### Aim of the task
Would you reproduce the data below exactly, please, leaving out its images?

### Supplied material
· · ·
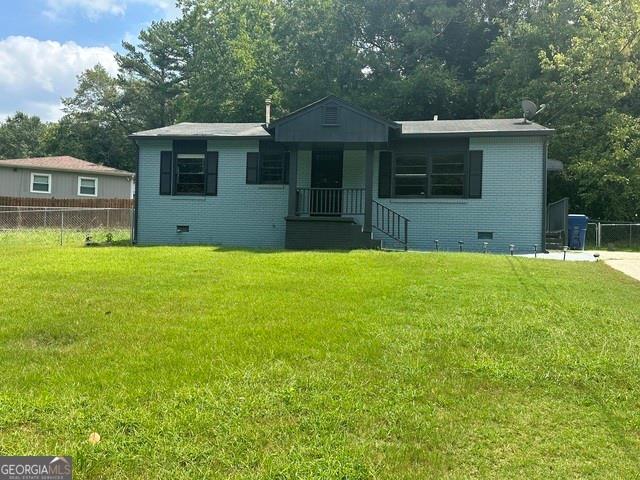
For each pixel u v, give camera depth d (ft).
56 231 67.82
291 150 44.34
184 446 9.27
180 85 140.05
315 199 48.14
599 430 10.30
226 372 12.37
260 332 15.44
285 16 102.94
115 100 148.97
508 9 95.91
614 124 66.18
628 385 12.42
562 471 8.88
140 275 25.14
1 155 199.52
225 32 107.14
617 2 70.08
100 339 14.93
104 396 11.03
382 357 13.65
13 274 25.32
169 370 12.49
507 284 23.35
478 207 44.98
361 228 43.42
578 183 69.97
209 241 49.78
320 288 21.99
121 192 94.58
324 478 8.46
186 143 50.08
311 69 97.35
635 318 17.93
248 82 99.45
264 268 27.63
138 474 8.52
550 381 12.56
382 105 89.81
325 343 14.53
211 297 20.15
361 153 47.91
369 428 10.10
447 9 94.99
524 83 75.15
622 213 69.15
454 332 15.74
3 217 76.89
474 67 99.30
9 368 12.67
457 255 34.47
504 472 8.82
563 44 74.64
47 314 17.40
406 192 46.68
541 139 43.83
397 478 8.53
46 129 179.32
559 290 22.49
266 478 8.45
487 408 11.10
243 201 49.42
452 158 45.60
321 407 10.84
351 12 97.45
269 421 10.23
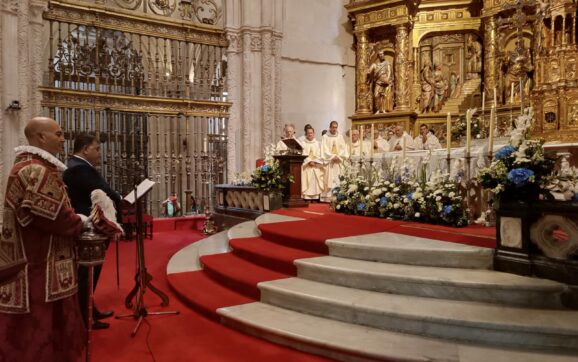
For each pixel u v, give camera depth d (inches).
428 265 178.7
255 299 193.0
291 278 196.5
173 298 218.5
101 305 208.2
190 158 495.2
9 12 358.9
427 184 237.9
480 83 518.6
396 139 453.7
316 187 398.6
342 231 230.1
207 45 502.0
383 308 151.8
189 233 425.4
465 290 156.7
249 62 514.3
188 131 498.0
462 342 140.0
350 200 290.0
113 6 446.6
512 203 163.0
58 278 114.0
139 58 456.1
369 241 198.5
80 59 418.6
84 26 422.6
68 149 405.7
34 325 109.1
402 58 521.7
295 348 153.9
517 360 126.6
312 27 565.9
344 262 189.9
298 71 556.7
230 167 512.4
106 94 423.5
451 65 537.3
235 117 515.5
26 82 373.1
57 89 398.0
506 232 165.9
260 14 517.7
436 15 533.6
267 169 349.1
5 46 357.4
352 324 159.0
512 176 157.5
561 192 161.9
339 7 585.6
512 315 141.2
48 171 113.6
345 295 167.5
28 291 109.1
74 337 116.9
· · ·
### Solution
For each pixel u v, give camera depth d (ft).
56 231 67.82
291 150 44.34
184 446 9.27
180 85 140.05
315 199 48.14
599 430 10.30
226 372 12.37
260 332 15.44
285 16 102.94
115 100 148.97
508 9 95.91
614 124 66.18
628 385 12.42
562 471 8.88
140 275 25.14
1 155 199.52
225 32 107.14
617 2 70.08
100 339 14.93
104 396 11.03
382 357 13.65
13 274 25.32
169 370 12.49
507 284 23.35
478 207 44.98
361 228 43.42
578 183 69.97
209 241 49.78
320 288 21.99
121 192 94.58
324 478 8.46
186 143 50.08
311 69 97.35
635 318 17.93
248 82 99.45
264 268 27.63
138 474 8.52
550 381 12.56
382 105 89.81
325 343 14.53
211 297 20.15
361 153 47.91
369 428 10.10
447 9 94.99
524 83 75.15
622 213 69.15
454 332 15.74
3 217 76.89
474 67 99.30
9 368 12.67
457 255 34.47
504 472 8.82
563 44 74.64
47 314 17.40
406 192 46.68
541 139 43.83
397 478 8.53
46 129 179.32
559 290 22.49
266 478 8.45
487 408 11.10
243 201 49.42
452 158 45.60
321 407 10.84
351 12 97.45
269 421 10.23
For each pixel u v, give camera depth d (inches).
428 265 178.7
255 299 193.0
291 278 196.5
173 298 218.5
101 305 208.2
190 158 495.2
9 12 358.9
427 184 237.9
480 83 518.6
396 139 453.7
316 187 398.6
342 231 230.1
207 45 502.0
383 308 151.8
189 233 425.4
465 290 156.7
249 62 514.3
188 131 498.0
462 342 140.0
350 200 290.0
113 6 446.6
512 203 163.0
58 278 114.0
139 58 456.1
369 241 198.5
80 59 418.6
84 26 422.6
68 149 405.7
34 325 109.1
402 58 521.7
295 348 153.9
517 360 126.6
312 27 565.9
344 262 189.9
298 71 556.7
230 167 512.4
106 94 423.5
451 65 537.3
235 117 515.5
26 82 373.1
57 89 398.0
506 232 165.9
260 14 517.7
436 15 533.6
267 169 349.1
5 46 357.4
352 324 159.0
512 176 157.5
561 192 161.9
339 7 585.6
512 315 141.2
48 171 113.6
345 295 167.5
28 291 109.1
74 337 116.9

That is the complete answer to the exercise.